健保ニュース
健保ニュース 2023年4月下旬号
健保組合への財政支援など
健保法等改正案が衆院通過
岸田首相 保険適用も出産費負担ゼロ
健保組合への財政支援や支援金の後期高齢者負担率の見直しなどを盛り込んだ健保法等改正案が13日の衆院本会議で自民党、公明党などの賛成多数により原案どおり可決。参院に送付された。本会議で採決した前日の12日には、衆院厚生労働委員会に岸田文雄首相が出席し、締め括りの質疑を行った。その後、採決を行い、自民、公明両党などの賛成多数で原案どおり可決。立憲民主党、日本維新の会などは反対し、附帯決議は付されなかった。岸田首相は質疑のなかで、出産費用を保険適用にした場合でも出産育児一時金の考え方を踏襲し、平均的な費用をすべて賄う考えを示した。
法案の柱は、①こども・子育て支援の拡充②高齢者医療を全世代で公平に支え合うための高齢者医療制度の見直し③医療保険制度の基盤強化等④医療・介護の連携機能および提供体制等の基盤強化─の4項目。このうち①については、出産育児一時金にかかる後期高齢者医療制度からの支援金の導入を盛り込んだ。
衆院厚生労働委員会の審議終盤、政府が3月31日に「こども・子育て政策の強化について(試案)~次元の異なる少子化対策の実現に向けて~」を公表。このなかに出産費用の保険適用導入を検討する内容が盛り込まれたことをめぐり、法案との整合性を問題視する野党の委員が反発を強めていた。
12日の委員会採決にあたり、野党の委員は当日まで賛否を保留。反対するとなれば、附帯決議の採択も見送られる情勢だった。

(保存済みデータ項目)
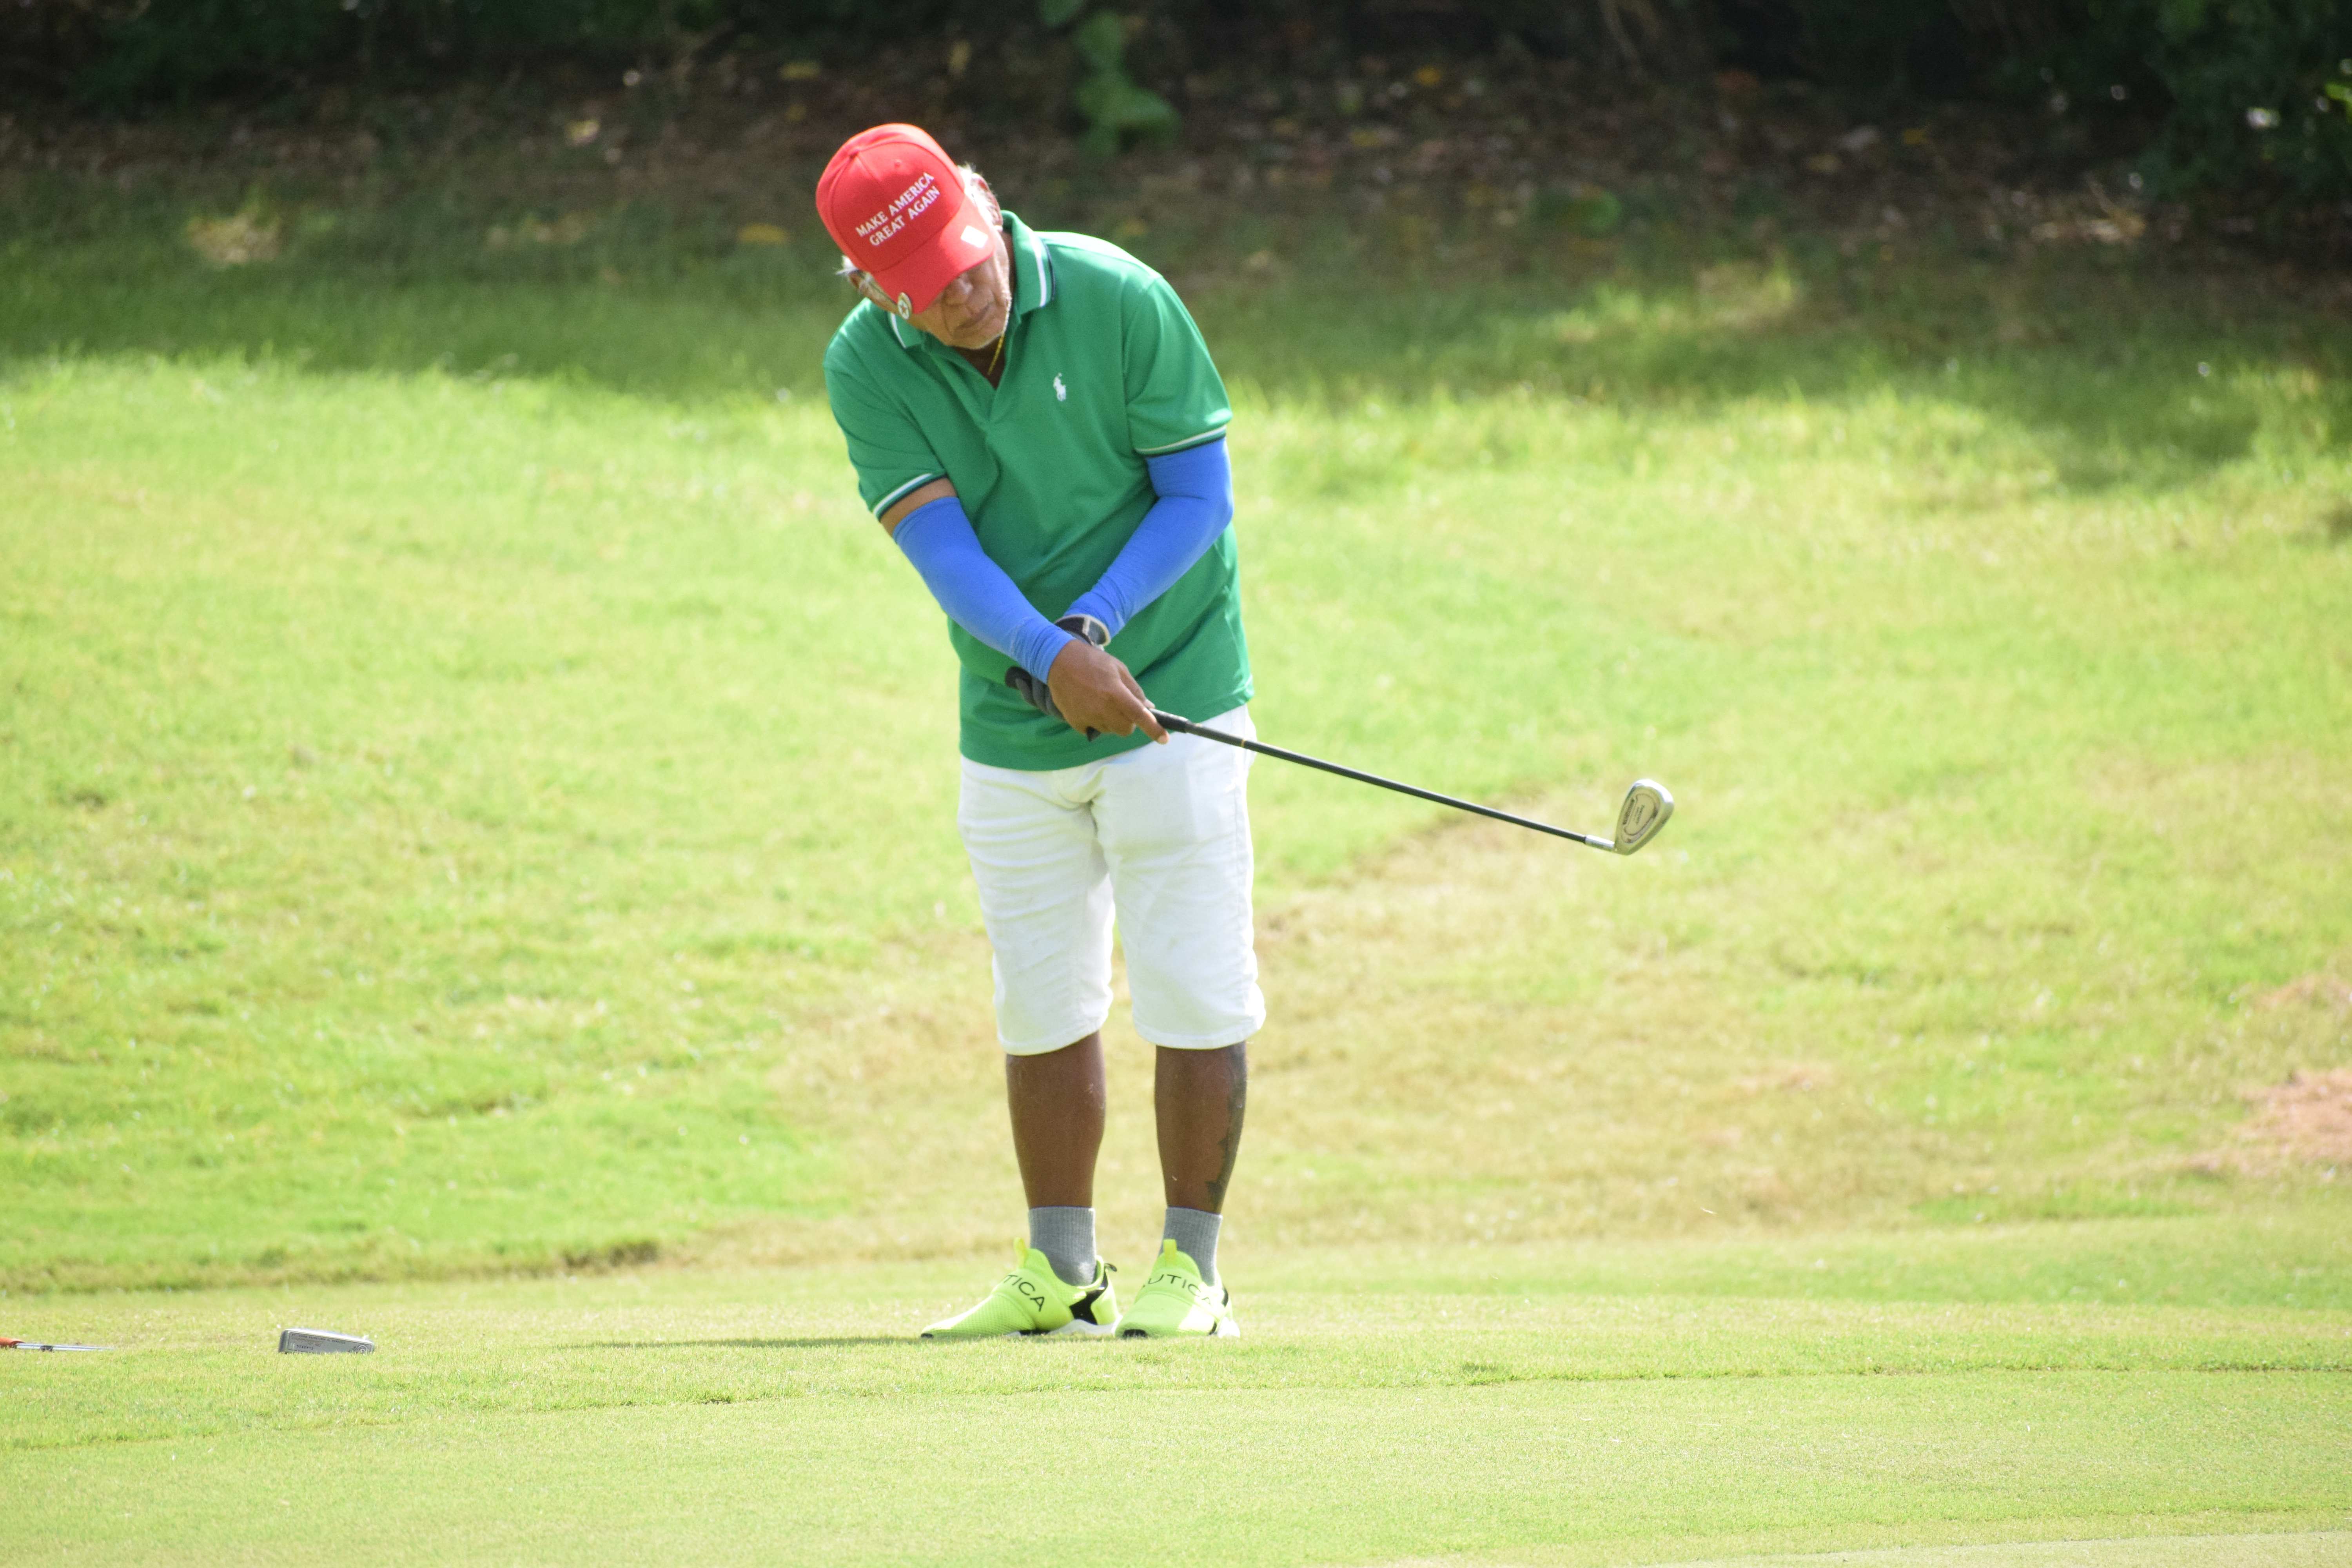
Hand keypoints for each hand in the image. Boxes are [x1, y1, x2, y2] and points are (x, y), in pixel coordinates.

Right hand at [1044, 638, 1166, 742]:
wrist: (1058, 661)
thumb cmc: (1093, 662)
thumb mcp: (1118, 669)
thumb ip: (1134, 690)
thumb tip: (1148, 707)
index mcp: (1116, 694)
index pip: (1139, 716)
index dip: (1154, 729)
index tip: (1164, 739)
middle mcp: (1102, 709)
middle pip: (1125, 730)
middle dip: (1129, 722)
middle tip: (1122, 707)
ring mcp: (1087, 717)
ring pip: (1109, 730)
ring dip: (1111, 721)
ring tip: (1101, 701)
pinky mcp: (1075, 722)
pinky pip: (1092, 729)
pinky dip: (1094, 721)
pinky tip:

## 課題
健保法等改正案の記事を、最初から最後まで一字も変えずにもう一度書き出してください。

## 解答
健保ニュース
健保ニュース 2023年4月下旬号
健保組合への財政支援など
健保法等改正案が衆院通過
岸田首相 保険適用も出産費負担ゼロ
健保組合への財政支援や支援金の後期高齢者負担率の見直しなどを盛り込んだ健保法等改正案が13日の衆院本会議で自民党、公明党などの賛成多数により原案どおり可決。参院に送付された。本会議で採決した前日の12日には、衆院厚生労働委員会に岸田文雄首相が出席し、締め括りの質疑を行った。その後、採決を行い、自民、公明両党などの賛成多数で原案どおり可決。立憲民主党、日本維新の会などは反対し、附帯決議は付されなかった。岸田首相は質疑のなかで、出産費用を保険適用にした場合でも出産育児一時金の考え方を踏襲し、平均的な費用をすべて賄う考えを示した。
法案の柱は、①こども・子育て支援の拡充②高齢者医療を全世代で公平に支え合うための高齢者医療制度の見直し③医療保険制度の基盤強化等④医療・介護の連携機能および提供体制等の基盤強化─の4項目。このうち①については、出産育児一時金にかかる後期高齢者医療制度からの支援金の導入を盛り込んだ。
衆院厚生労働委員会の審議終盤、政府が3月31日に「こども・子育て政策の強化について(試案)~次元の異なる少子化対策の実現に向けて~」を公表。このなかに出産費用の保険適用導入を検討する内容が盛り込まれたことをめぐり、法案との整合性を問題視する野党の委員が反発を強めていた。
12日の委員会採決にあたり、野党の委員は当日まで賛否を保留。反対するとなれば、附帯決議の採択も見送られる情勢だった。